Intersecting a line with an ellipse is a much simpler problem, however it still requires solving a quadratic. Since we're already estimating, an exact solution isn't required. From the previous figure, define two vectors r and q. Very loosely speaking, r is the radius of curvature and q intersects the ellipse where we would like the radius of curvature to have been. Since we are still using our circle approximation, we can compute the arc length between a and a' as the angle between r and q times the radius of curvature.
(r x q)
sin(Δc/|r|) ≈ -------
|r||q|
Additionally, since Δc is small, we could further approximate by dropping the sine.
Now we would like to know how much to vary t by to achieve the same arc length delta on the ellipse. With a bit of calculus:
dx/dt = -a * sin(t)
dy/dt = b * cos(t)
dc/dt = sqrt((dx/dt)^2 + (dy/dt)^2)
Δc/Δt ≈ sqrt(a^2 * sin^2(t) + b^2 * cos^2(t))
Δt ≈ Δc / sqrt(a^2 * sin^2(t) + b^2 * cos^2(t))
Δt ≈ Δc / sqrt(a^2 - a^2 * cos^2(t) + b^2 - b^2 * sin^2(t))
Δt ≈ Δc / sqrt(a^2 + b^2 - x^2 - y^2)
a'x = a * cos(t + Δt)
a'y = b * sin(t + Δt)
This proves to be a good enough approximation, but it does suffer at the vertices (pointy ends) of the ellipse. Although in my experiments convergence was not affected, in the code listing I choose to confine t to the first quadrant and then correct the signs of the final result. For clarity, some obvious optimisations have been left unimplemented.

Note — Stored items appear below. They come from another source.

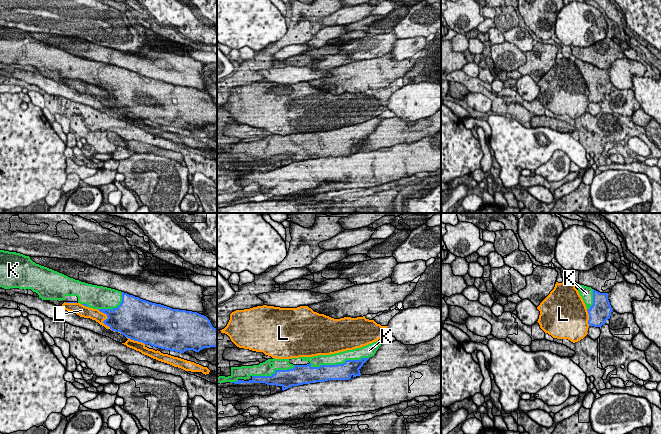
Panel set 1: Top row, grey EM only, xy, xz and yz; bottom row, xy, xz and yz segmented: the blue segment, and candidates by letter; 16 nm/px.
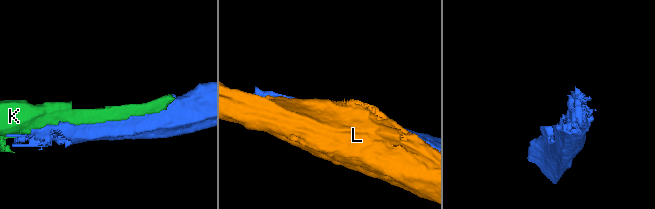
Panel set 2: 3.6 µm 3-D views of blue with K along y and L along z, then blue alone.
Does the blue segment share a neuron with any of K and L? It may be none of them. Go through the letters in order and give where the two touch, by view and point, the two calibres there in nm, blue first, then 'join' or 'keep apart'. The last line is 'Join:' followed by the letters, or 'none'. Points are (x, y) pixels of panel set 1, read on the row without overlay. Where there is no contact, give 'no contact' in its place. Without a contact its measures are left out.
K: xz (339, 140) | 260/190 nm | join
L: xy (104, 96) | 380/190 nm | keep apart
Join: K

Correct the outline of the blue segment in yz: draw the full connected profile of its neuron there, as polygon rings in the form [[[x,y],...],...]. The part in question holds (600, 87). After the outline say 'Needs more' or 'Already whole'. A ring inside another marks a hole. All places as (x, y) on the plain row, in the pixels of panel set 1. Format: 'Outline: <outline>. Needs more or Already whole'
Outline: [[[578,61],[578,68],[582,73],[588,90],[589,102],[601,103],[610,95],[613,84],[608,76],[608,69],[600,69],[591,63]]]. Needs more

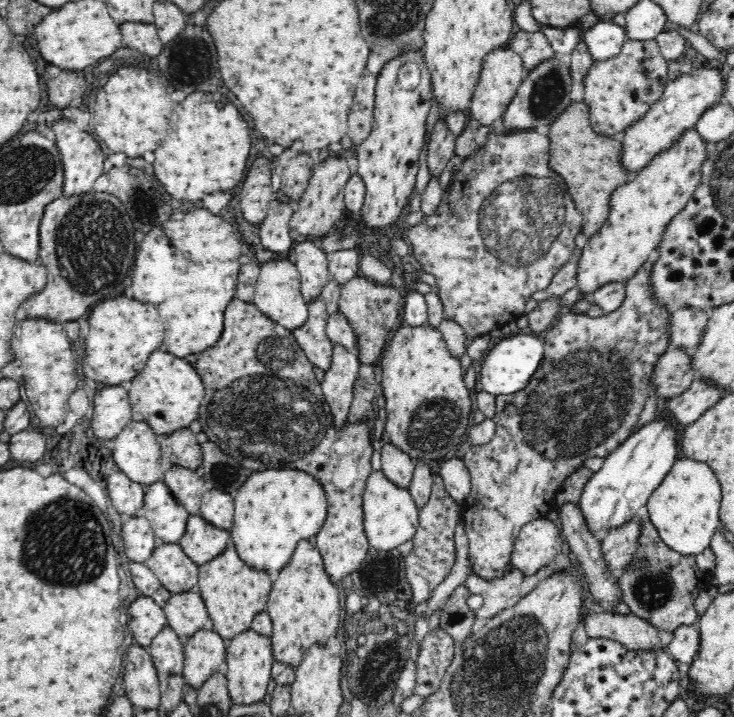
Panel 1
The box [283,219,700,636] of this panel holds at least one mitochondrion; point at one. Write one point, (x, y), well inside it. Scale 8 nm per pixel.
(566, 419)

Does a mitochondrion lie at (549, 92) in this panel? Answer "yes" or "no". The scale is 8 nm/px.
yes

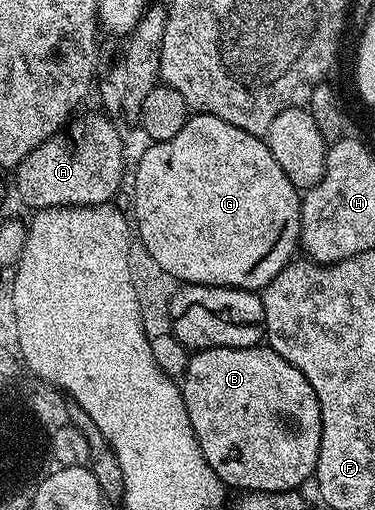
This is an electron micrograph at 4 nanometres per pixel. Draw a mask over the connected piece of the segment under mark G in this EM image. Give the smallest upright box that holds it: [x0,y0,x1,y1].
[134,113,302,291]

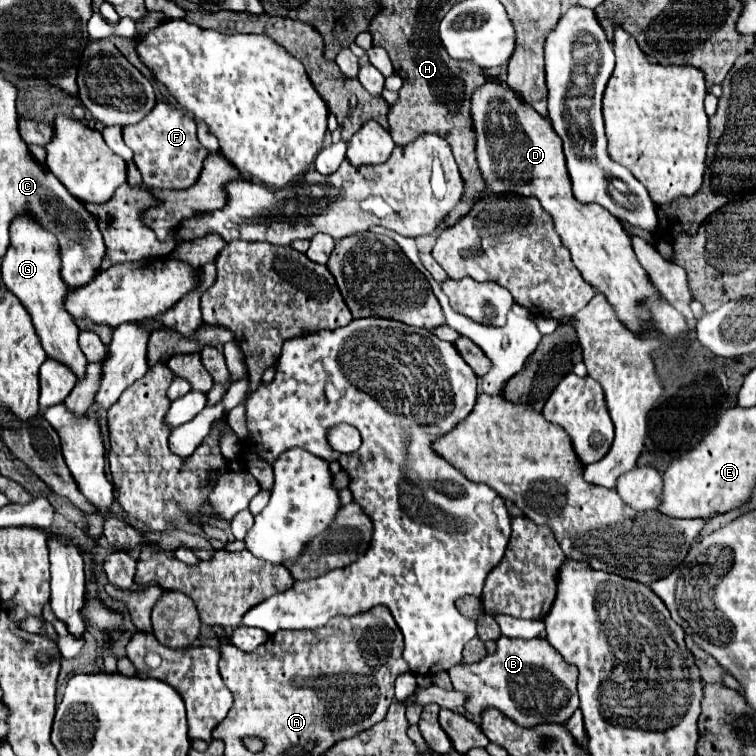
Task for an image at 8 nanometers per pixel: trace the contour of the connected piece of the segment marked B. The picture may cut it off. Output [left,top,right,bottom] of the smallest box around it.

def solve(semi_major, semi_minor, p):
px = abs(p[0])
py = abs(p[1])
t = math.pi / 4
a = semi_major
b = semi_minor
for x in range(0, 3):
x = a * math.cos(t)
y = b * math.sin(t)
ex = (a*a - b*b) * math.cos(t)**3 / a
ey = (b*b - a*a) * math.sin(t)**3 / b
rx = x - ex
ry = y - ey
qx = px - ex
qy = py - ey
r = math.hypot(ry, rx)
q = math.hypot(qy, qx)
delta_c = r * math.asin((rx*qy - ry*qx)/(r*q))
delta_t = delta_c / math.sqrt(a*a + b*b - x*x - y*y)
t += delta_t
t = min(math.pi/2, max(0, t))
return (math.copysign(x, p[0]), math.copysign(y, p[1]))
One remaining question is why t is initialised to a constant instead of atan2(py, px). This is only a good guess if p is outside of the ellipse. On the inside it is optimally bad. If p is inside the ellipse initialise to atan2(px, py). It turns out that a close to optimally bad guess will require additional iterations to move away from the initial guess in a random fashion. An optimally bad guess will get stuck. I've shown that for rather detailed reasons, the algorithm converges as long as you don't start near the optimally bad guess. You will be fine using atan2 if you correctly case for being inside or outside of the ellipse.
The plots show good convergence after three iterations over a wide range of eccentricities. However, at extreme eccentricities the algorithm will eventually fail. At some cutoff the ellipse should be considered a line.
The code for the plots is available on GitHub.